Because you define the Batcher (or use a predefined one for common operations), the type of the batch can be inferred all the way from the dataset definition.

### Datasets

Loadax provides a simple interface for defining your dataset. As long as you can perform indexed access on your data, you can use Loadax to load your data. See the [Dataset Protocol](https://github.com/walln/loadax/blob/main/src/loadax/dataset/protocol.py) for more details.

Additionally, Loadax provides a few common datasets that can be used out of the box. These include:

- InMemoryDataset
- RangeDataset

```python
dataset = InMemoryDataset([1, 2, 3, 4, 5, 6, 7, 8, 9, 10])
dataset = RangeDataset(0, 10)
```

Daasets can also be transformed using a variety of transformations. Transformations are lazily applied to the dataset, meaning that they are only applied when the data is actually accessed. Because your dataloader likely is prefetching and using background workers, this should not block your training loop.
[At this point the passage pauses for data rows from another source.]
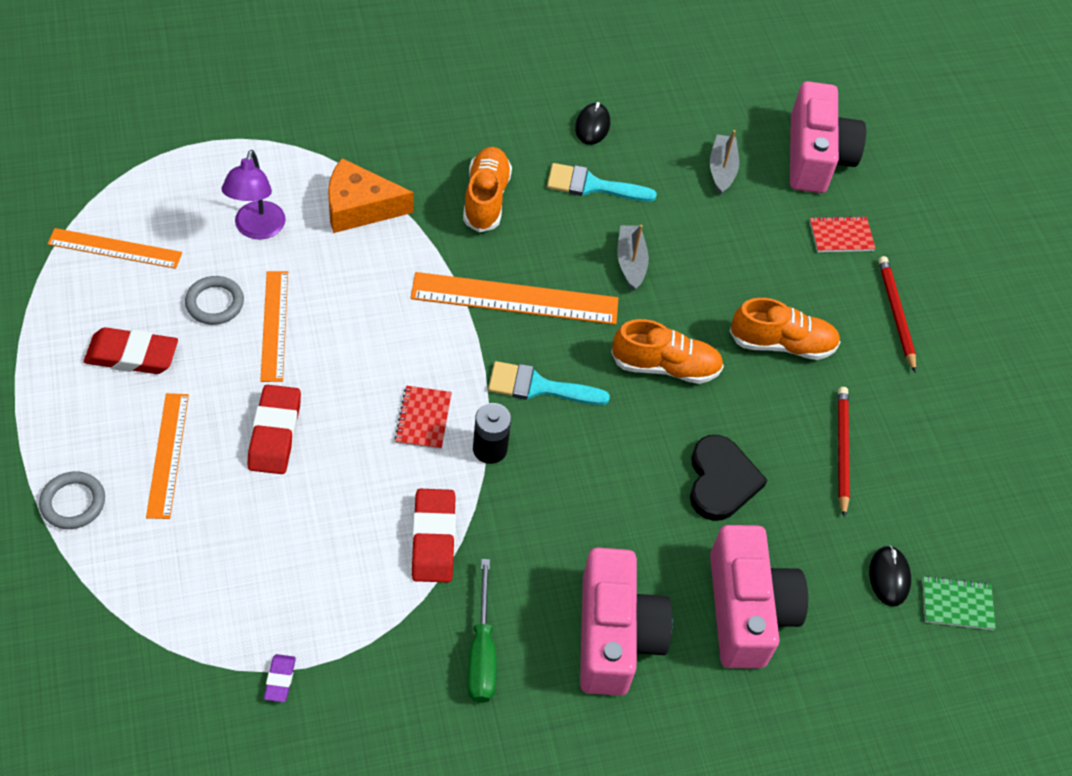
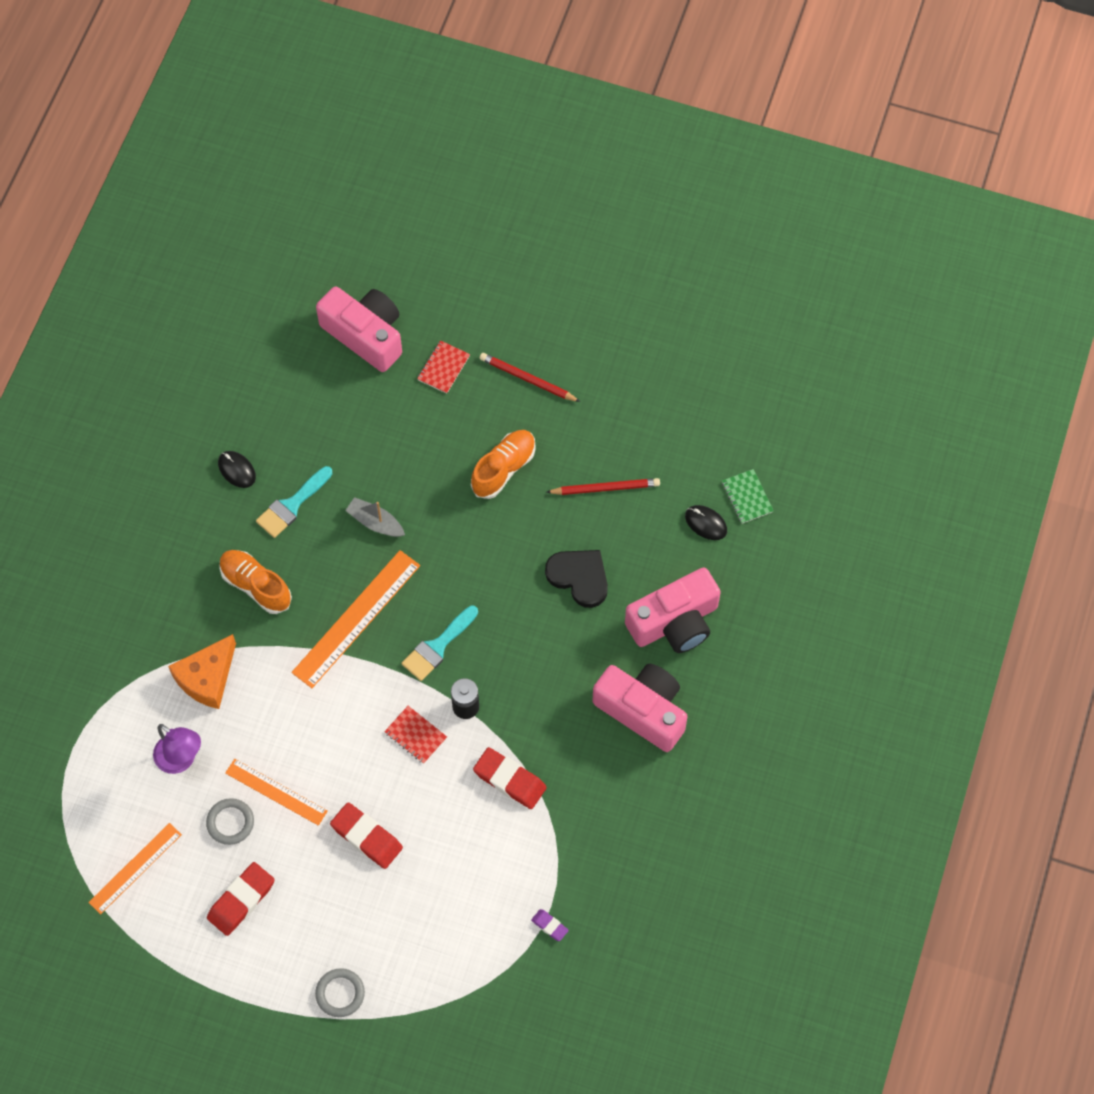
camera: 50 degrees left, 10 degrees up
(167, 454) = (340, 915): orange ruler -> none
(481, 652) = (605, 796): green screwdriver -> none
(665, 366) = (473, 555): orange shoe -> none
(722, 169) = (335, 407): grey boat -> none
(747, 610) = (675, 622): pink camera -> pink camera turned 120 degrees clockwise
(842, 451) = (605, 488): red pencil -> red pencil turned 135 degrees clockwise
(957, 604) = (747, 497): green notebook -> green notebook turned 60 degrees counterclockwise

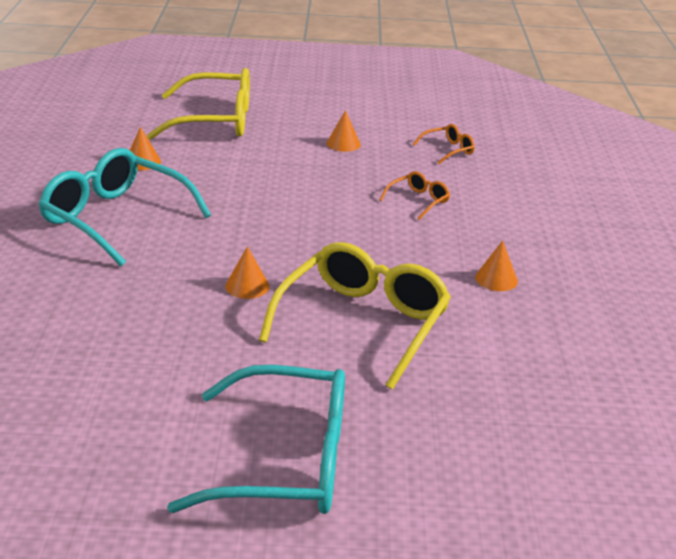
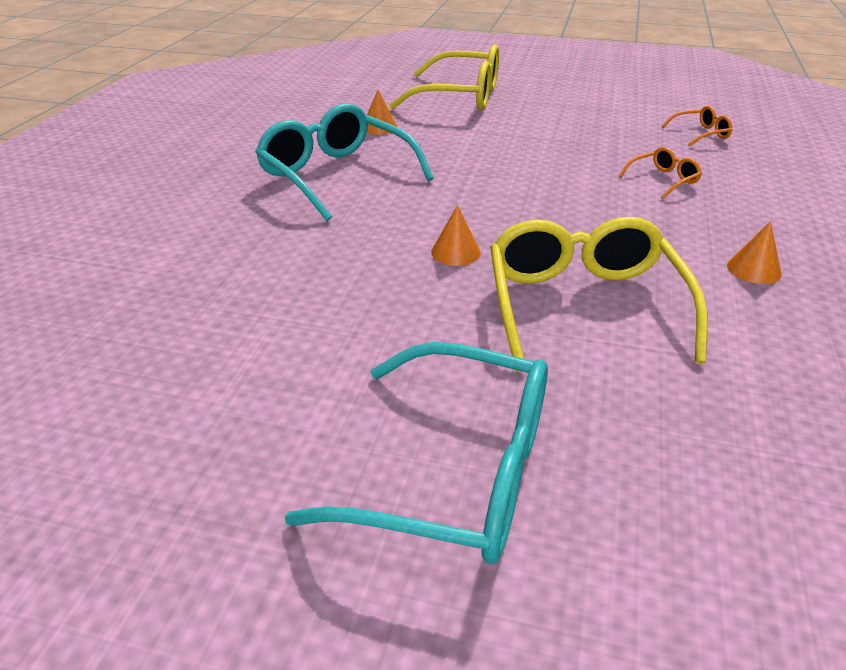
camera: 15 degrees right, 5 degrees up
(343, 144) = (586, 122): orange cone -> none
(363, 323) = (583, 305): yellow glasses -> yellow glasses turned 45 degrees counterclockwise

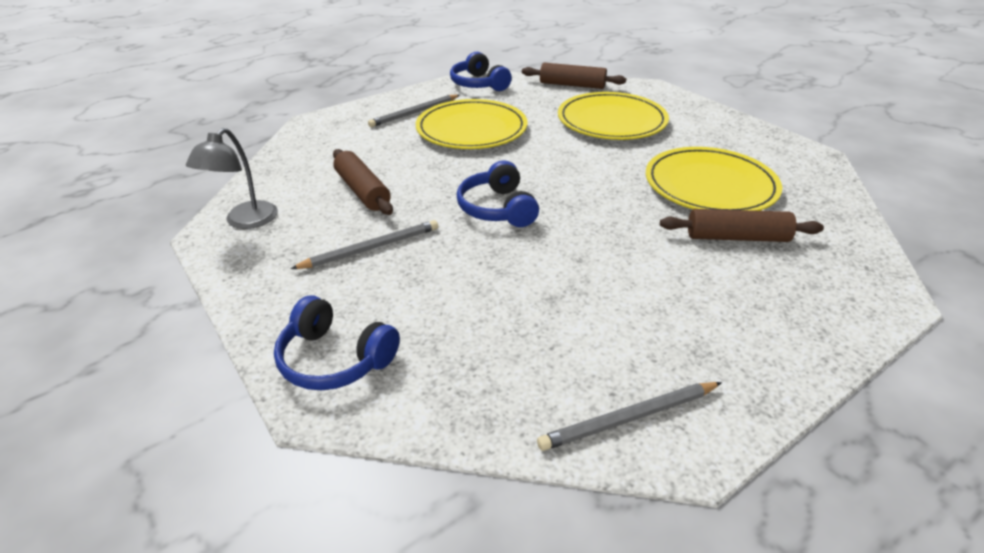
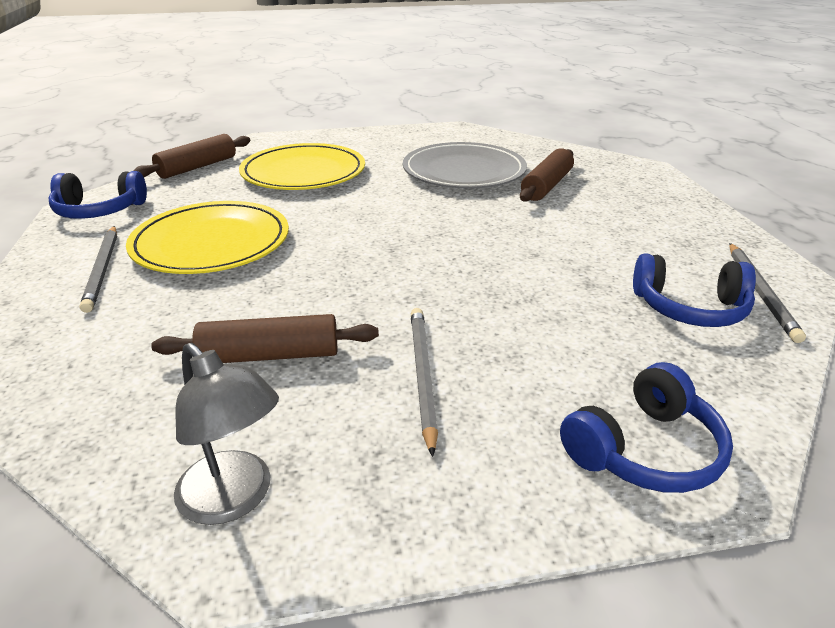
camera: 65 degrees left, 5 degrees down
(497, 208) = (410, 271): blue headphones -> blue headphones (689, 308)
(710, 185) = (464, 171): yellow plate -> grey plate

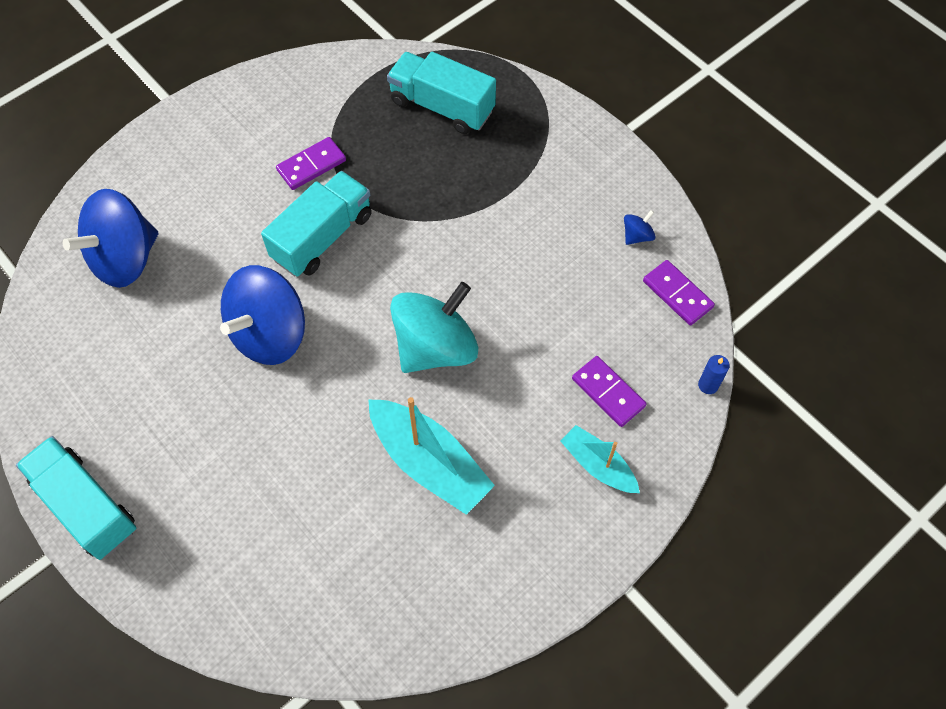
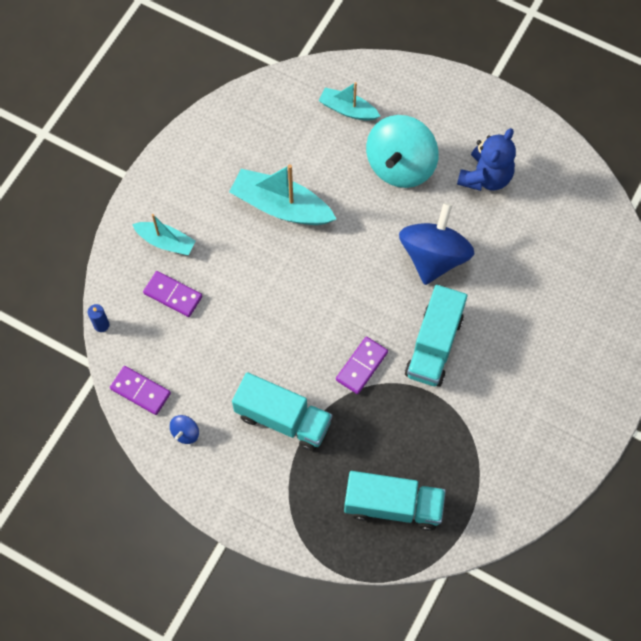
camera: 160 degrees right, 5 degrees up
(86, 506) = (489, 109): turquoise truck -> turquoise truck (283, 419)
(125, 259) = (572, 276): blue spinning top -> none
(149, 411) = (485, 177): none -> blue teddy bear
(277, 575) = (348, 109): none -> turquoise boat
(311, 165) = (475, 406): purple domino -> purple domino (362, 366)
(435, 347) = (309, 287): turquoise spinning top -> turquoise spinning top (400, 165)

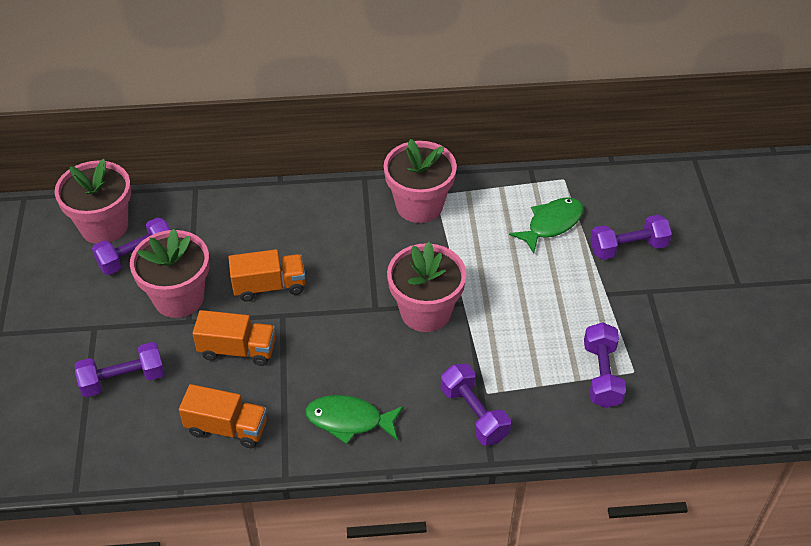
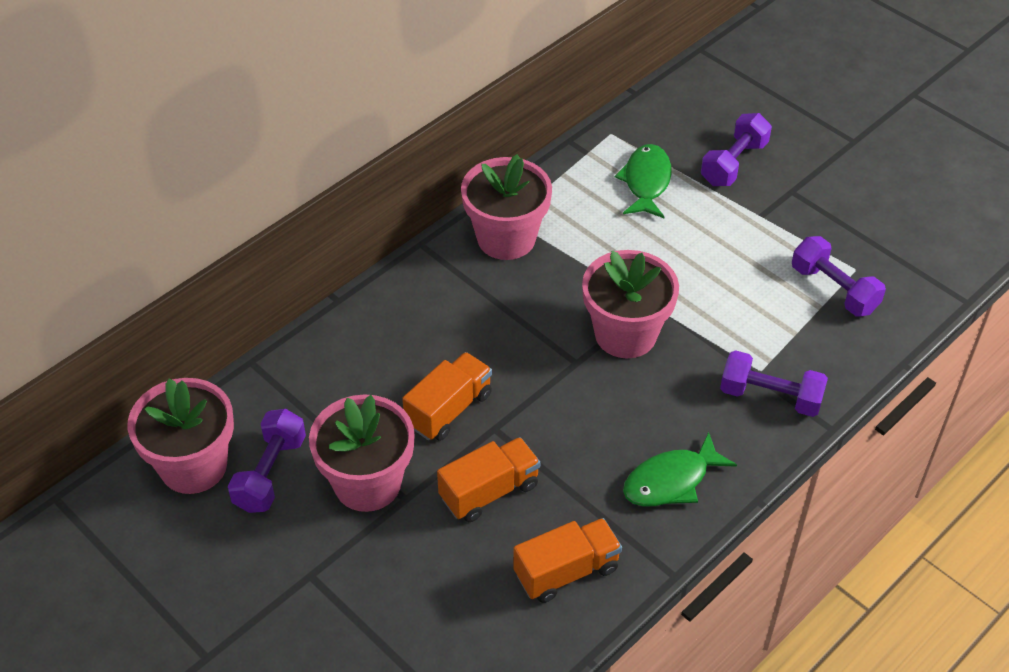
camera: 40 degrees left, 0 degrees up
(123, 380) = (406, 603): purple dumbbell -> none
This also means that you can use jax to jit compile your transformation function.

```python
from loadax import MappedDataset, RangeDataset, ShuffledDataset

def slow_fn(x):
    time.sleep(0.1)
    return x * 2

base_dataset = ShuffledDataset(RangeDataset(0, 10))
dataset = MappedDataset(base_dataset, slow_fn)
```

When iterating through `dataset`, the the slow_fn will be applied lazily to the underlying dataset, which in itself is lazily shuffling the range dataset. This Composable pattern allows you to build complex dataloading pipelines.

#### Dataset Integrations

Loadax has a few common dataset source on the roadmap, including:

- PolarsDataset
- SQLiteDataset
- HuggingFaceDataset

Feel free to open an issue if you have a use case that you would like to see included.

### Batchers

Batchers are used to define how to collate your data into batches.